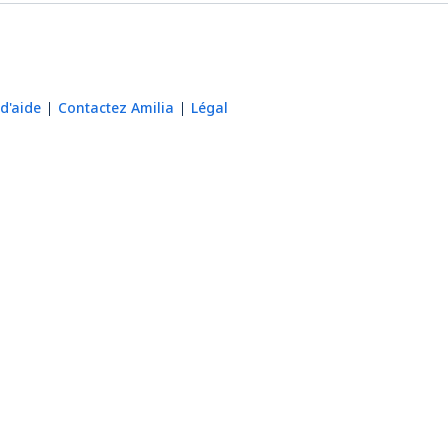
d'aide
Contactez Amilia
Légal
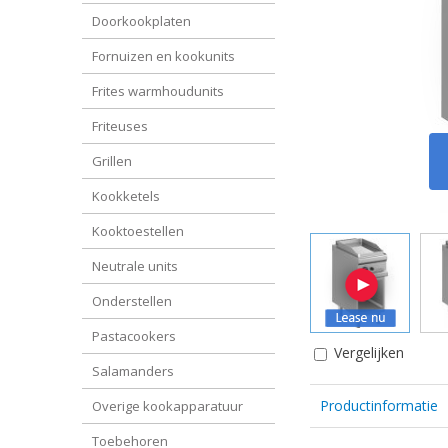
Doorkookplaten
Fornuizen en kookunits
Frites warmhoudunits
Friteuses
Grillen
Kookketels
Kooktoestellen
Neutrale units
Onderstellen
Pastacookers
Vergelijken
Salamanders
Productinformatie
Overige kookapparatuur
Toebehoren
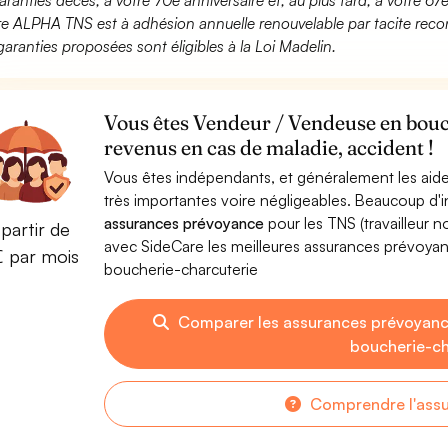
aranties décès, à votre 70e anniversaire et, au plus tard, à votre 67e
fre ALPHA TNS est à adhésion annuelle renouvelable par tacite recon
garanties proposées sont éligibles à la Loi Madelin.
Vous êtes Vendeur / Vendeuse en bouc
revenus en cas de maladie, accident !
Vous êtes indépendants, et généralement les aide
très importantes voire négligeables. Beaucoup d
assurances prévoyance
pour les TNS (travailleur 
partir de
avec SideCare les meilleures assurances prévoy
€ par mois
boucherie-charcuterie
Comparer les assurances prévoyanc
boucherie-ch
Comprendre l'ass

.....

Go through the listing above and copy each line in which the string "aide" is found.

d'aide
Vous êtes indépendants, et généralement les aide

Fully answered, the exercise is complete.